Trajetos

Houve um tempo no qual eu habitava os seus olhos mas dele fui atirado, através dos seus balcões, rumo ao solo. Ao contrário dos outros momentos onde a queda era feita entre gritos, essa foi silenciosa, tão silenciosa que permitiu ouvir o farfalhar das folhas nas árvores e das mesmas que, como logo eu também estaria, encontravam-se no chão.

Na minha queda, não cheguei a tocar nem o solo e nem as folhas pois sua mão me resgatou ainda no ar, acolheu-me com gentileza, aqueceu-me, despiu-me, cuidou-me, deu-me alimento e vinho e depois começou a dialogar comigo sentado na palma de sua mão.

Sua boca, enorme, movia-se ritmicamente e eu mesmo já não precisava ouvir o som, sabia ser seus lábios, seu olhar suave a perguntar-me coisas que, em meu deslumbramento, às vezes não conseguia ou não queria responder.

No caso de desejar ouvir-me, quando a tibieza de meu falar não permitia clareza, levava-me até os ombros , próximos ao ouvido e fazia como uma confidência em resposta ao falar daquela mulher-gigante.

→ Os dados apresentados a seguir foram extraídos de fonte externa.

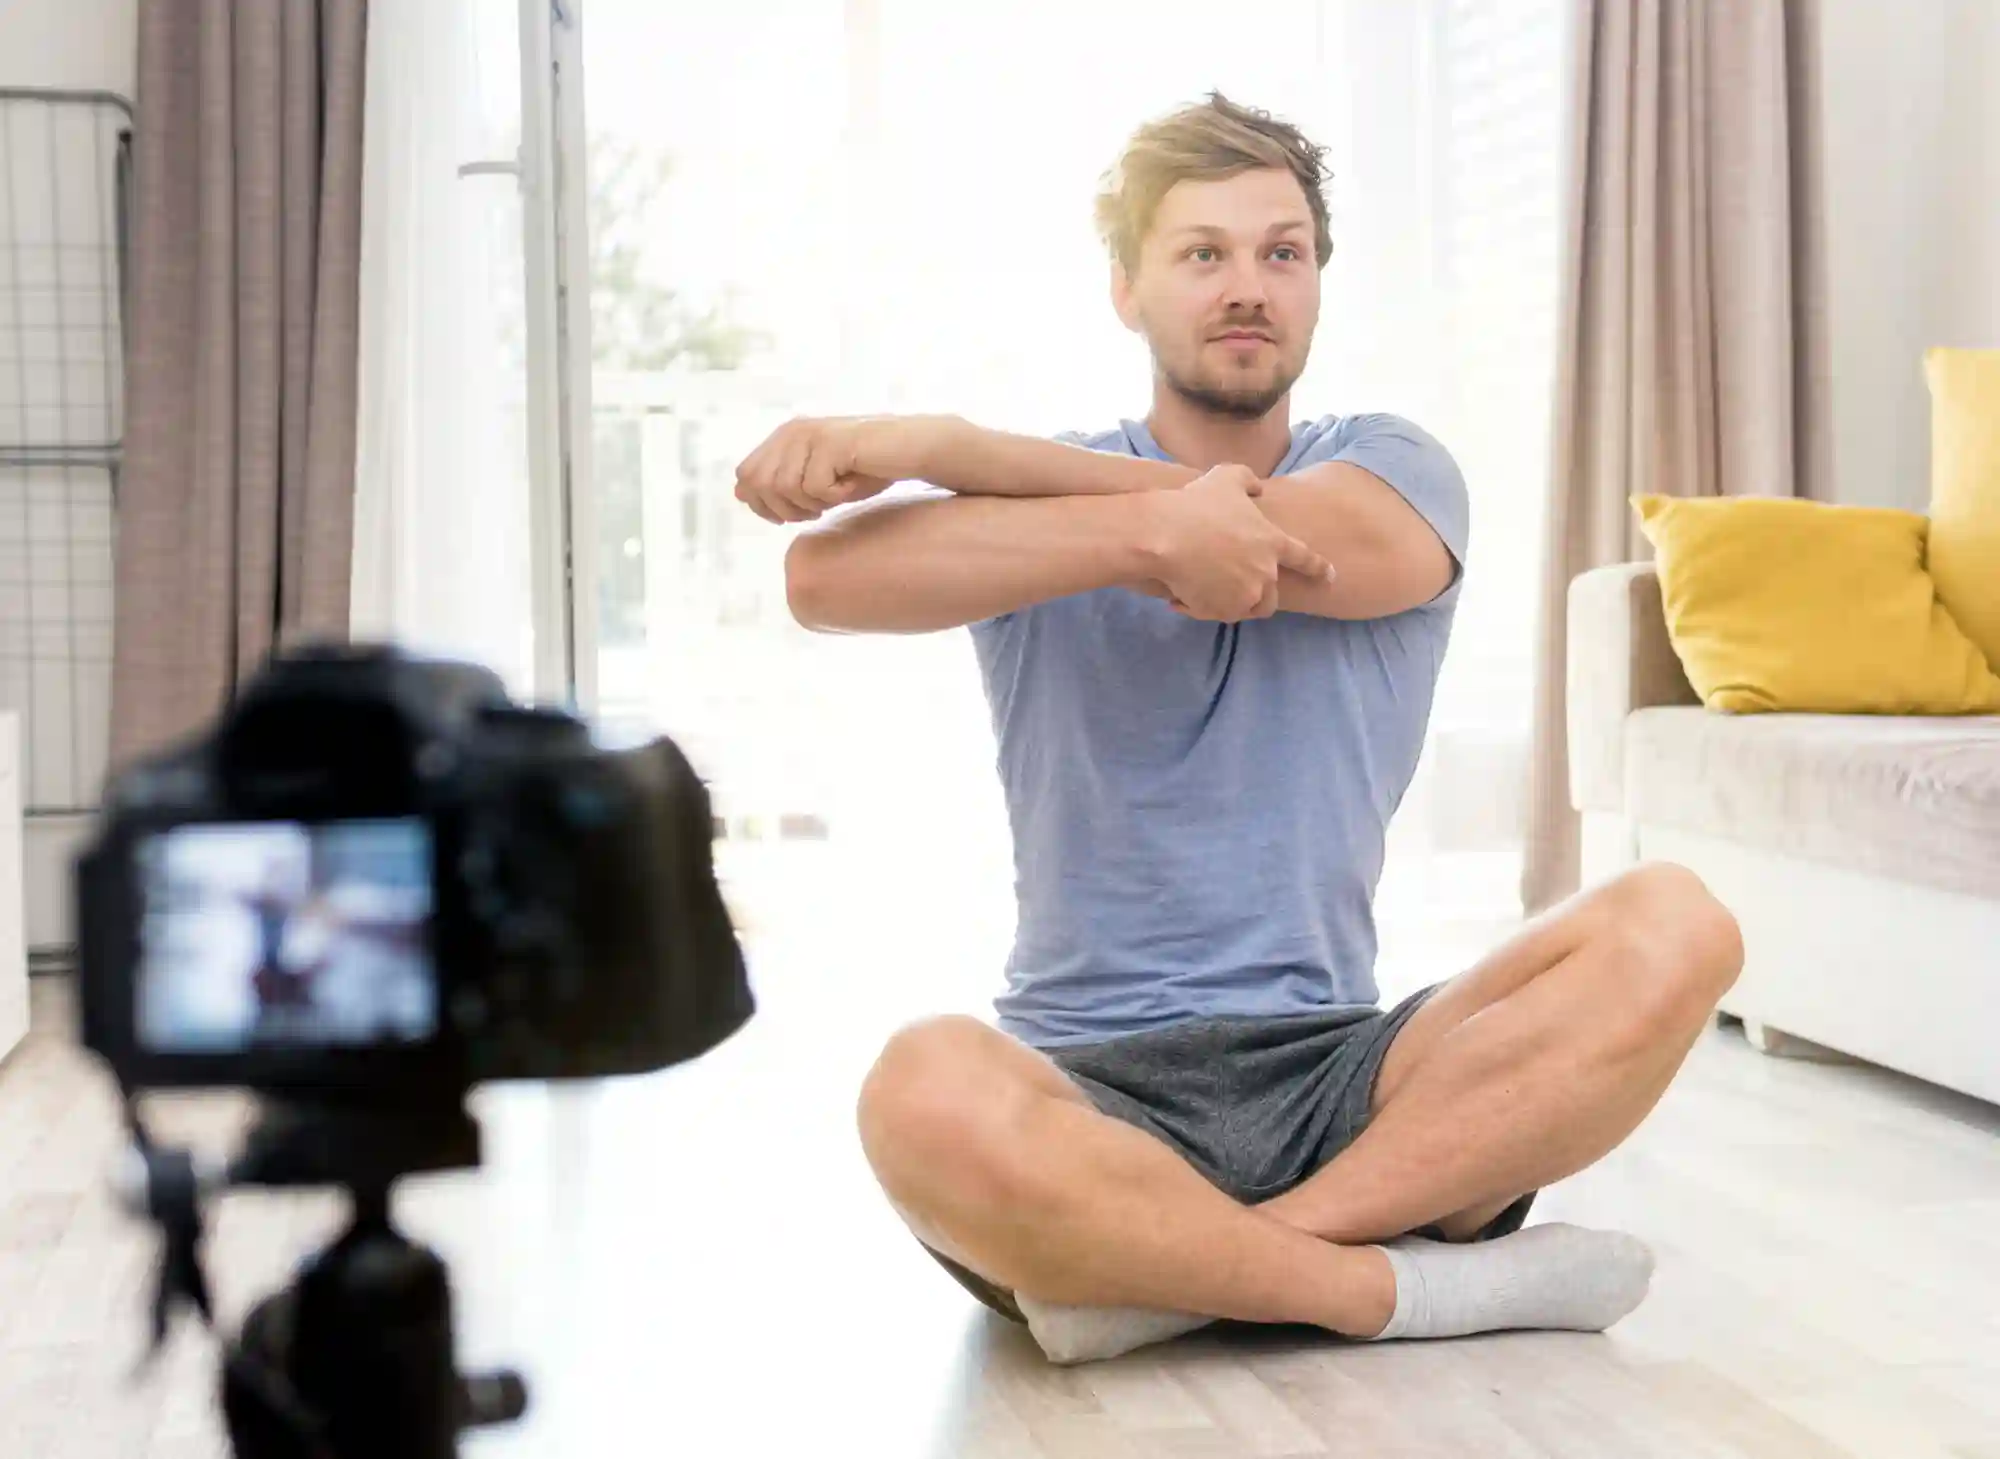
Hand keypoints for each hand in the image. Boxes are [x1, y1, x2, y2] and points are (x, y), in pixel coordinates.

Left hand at [733, 415, 957, 523]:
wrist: (910, 450)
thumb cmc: (866, 468)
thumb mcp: (814, 480)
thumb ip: (778, 482)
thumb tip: (739, 493)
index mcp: (783, 436)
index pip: (745, 477)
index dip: (764, 505)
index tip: (794, 514)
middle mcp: (792, 431)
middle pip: (760, 485)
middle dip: (786, 508)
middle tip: (819, 507)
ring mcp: (811, 435)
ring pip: (786, 489)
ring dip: (814, 503)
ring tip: (839, 492)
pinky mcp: (831, 443)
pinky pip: (816, 488)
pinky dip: (837, 496)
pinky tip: (854, 482)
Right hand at [1144, 464, 1335, 620]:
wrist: (1167, 536)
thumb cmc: (1196, 503)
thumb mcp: (1226, 477)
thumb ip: (1248, 480)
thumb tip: (1257, 489)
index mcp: (1272, 542)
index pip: (1305, 559)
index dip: (1319, 568)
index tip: (1330, 578)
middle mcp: (1265, 573)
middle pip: (1272, 594)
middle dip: (1258, 593)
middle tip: (1233, 585)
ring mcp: (1245, 594)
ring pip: (1248, 608)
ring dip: (1233, 603)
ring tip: (1209, 593)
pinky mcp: (1221, 611)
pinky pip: (1216, 615)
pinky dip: (1200, 608)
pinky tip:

Todo esse (bem) querer me leva a perguntar o porquê de tanto querer viver nos balcões dos olhos e não querer esse calor e placidez das mãos, da palma, do braço em penugem leve e dourada onde deito-me de cansaço.

Por fim, ela senta-se na folhagem , a mesma na qual cairia caso ela não tivesse me resgatado. Deita-se com os pés apoiados no chão e coloca-me sobre os joelhos para que eu descanse mas toda a energização do momento jamais me permitiria colocar-me na passividade da não-ação.

Começo a descer pela perna, sentindo a leveza a pele depilada a cera. Tenho que conter-me para não cair, até chegar no plano menos inclinado das coxas e eu, de forma lúbrica, encaminhava ao sexo até ser contido pelas mesmas mãos que me salvaram. Será que não estaria salvando-me agora também? Não sei.

Reprime-me sem piedade, destina-me , tal como castigo, à sua caixa de guardados, de onde, por uma fresta, vejo-a despir-se de sua roupa para entregar-se ao sol. À ele, por ser rei, entrega-se totalmente, tudo o que me negara, a pele branca de sombra, os olhos de onde me expulsou, seus suspiros, seus "ais".

A única coisa que sei é que mais tarde retirou-me novamente da tal caixa, já tendo controlado minha ousadia, promovido meu siêncio e me submetido entregou-me às suas vontades, todas elas, sem que ao menos eu ousasse dizer algo de moto próprio, voltando apenas a atender as punções dela, sem restrições.

E assim, na dinâmica do mundo, percorremos os velhos e novos trajetos.